**WHAT TO WORK ON:**
Type the records out again in full, exactly.

**MATERIAL SUPPLIED:**
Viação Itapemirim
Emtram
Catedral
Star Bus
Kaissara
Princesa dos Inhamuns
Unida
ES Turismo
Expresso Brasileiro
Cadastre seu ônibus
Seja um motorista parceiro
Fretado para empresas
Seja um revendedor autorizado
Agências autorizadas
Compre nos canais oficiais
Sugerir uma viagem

**TASK RESPONSE:**
Viação Itapemirim
Emtram
Catedral
Star Bus
Kaissara
Princesa dos Inhamuns
Unida
ES Turismo
Expresso Brasileiro
Cadastre seu ônibus
Seja um motorista parceiro
Fretado para empresas
Seja um revendedor autorizado
Agências autorizadas
Compre nos canais oficiais
Sugerir uma viagem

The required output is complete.